Иван Грозный (Радзинский) - страница 14


Это был великий подвижник и церковный мыслитель, объездивший в юности всю Европу, друживший с гениями Возрождения. Проповеди Савонаролы перевернули его душу. Он постригся в монахи, жил в знаменитом Афонском монастыре, где прославился великой ученостью. Из Афона и был отправлен на Русь по просьбе отца Ивана, Василия, который просил «прислать ему ученого грека». Максима встретили ласково, поселили в Чудовом монастыре в Кремле. Он перевел множество богословских сочинений из библиотеки Великого князя, проверял церковные книги, где нашел множество ошибок, – «разжигаемый божественной ревностью, очищал плевелы обеими руками». Но «многие нестроения» московской жизни он стерпеть не мог. Он объявил, что «неприлично, неполезно и опасно» владеть монахам землею, вызвав ненависть тогдашнего митрополита Даниила. И когда он посмел выступить против греха – расторжения брака Василия с Соломонидой, – чаша терпения переполнилась… Так начались страдания Максима Грека.

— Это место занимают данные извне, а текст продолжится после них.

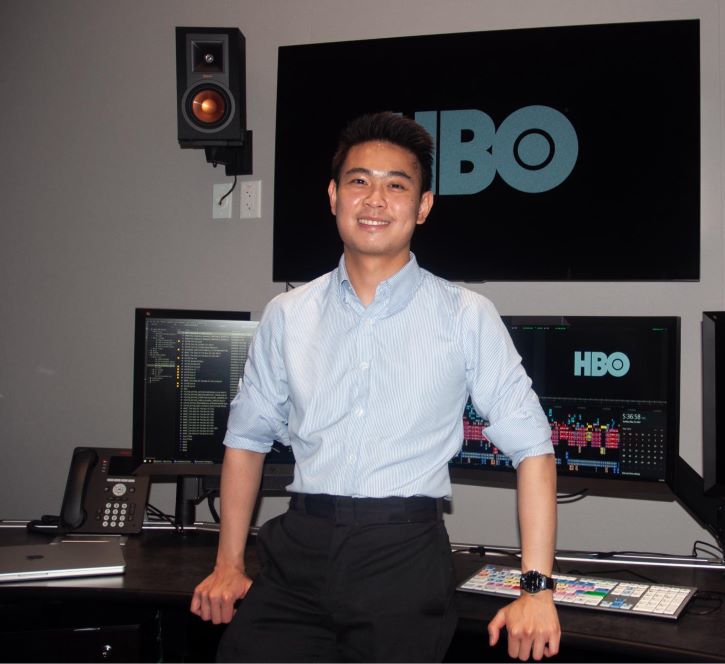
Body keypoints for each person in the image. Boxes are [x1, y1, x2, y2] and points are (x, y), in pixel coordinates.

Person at [190, 111, 561, 662]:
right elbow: (246, 439)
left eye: (396, 185)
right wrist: (228, 564)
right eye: (359, 181)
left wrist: (536, 589)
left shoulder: (466, 315)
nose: (375, 199)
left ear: (423, 206)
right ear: (334, 196)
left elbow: (533, 448)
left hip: (403, 558)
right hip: (298, 550)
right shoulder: (288, 314)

В 1551 году по просьбе молодого царя был созван новый Собор для обсуждения церковной реформы. На него съехались иерархи со всей Великой Руси. «Предметы рассуждения» Собора разделены были на сто глав, и прозывался он с тех пор «Стоглавым собором». Остались вопросы царя Собору и ответы на них. Царь говорил о дурном употреблении церковных земель, о грешной жизни многих священников. С изумлением выслушали иерархи знакомые им еретические рассуждения Нила Сорского и заволжских старцев из уст царя… Ответы их были ловко-уклончивы, менять свою сытую жизнь они не собирались. И великий книжник митрополит Макарий занял свою обычную позицию в споре – не занимать никакой позиции. Благодаря этому он и оставался митрополитом во все годы изменчивого Иоаннова правления.

Когда Максим Грек из темницы своей умолял Макария о помощи, митрополит отвечал классической фразой: «Узы твои целуем… яко одного из святых, но помочь тебе не можем…»

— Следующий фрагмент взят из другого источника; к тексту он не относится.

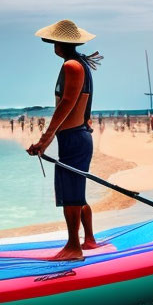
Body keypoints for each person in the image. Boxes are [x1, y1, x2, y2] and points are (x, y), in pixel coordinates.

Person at [27, 19, 104, 261]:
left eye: (53, 42)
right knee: (76, 190)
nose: (52, 46)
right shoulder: (80, 64)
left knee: (71, 193)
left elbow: (68, 104)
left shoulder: (72, 66)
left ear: (60, 43)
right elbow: (83, 101)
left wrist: (45, 139)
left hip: (73, 137)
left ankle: (73, 248)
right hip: (78, 136)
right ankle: (89, 240)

Но все-таки в чем-то им пришлось уступить царю, «многомудру и искусну в споре», – церковь лишилась права приобретать вотчины без согласия светской власти. Рост церковных земель замедлился.


Иван навсегда запомнил, как они ловчили, как изводили его уловками и, главное, не боялись его гнева. Хотя все было так ясно – он требовал от них вернуться к праведной жизни и отдать такую нужную государству землю! И когда в нетерпеливом бешенстве он захотел обличить иерархов – Сильвестр не дал. Поп стал объяснять ему сложности церковной жизни, требовать терпимости: «Церкви нельзя грозить!» Сильвестра поддержали царица и Адашев.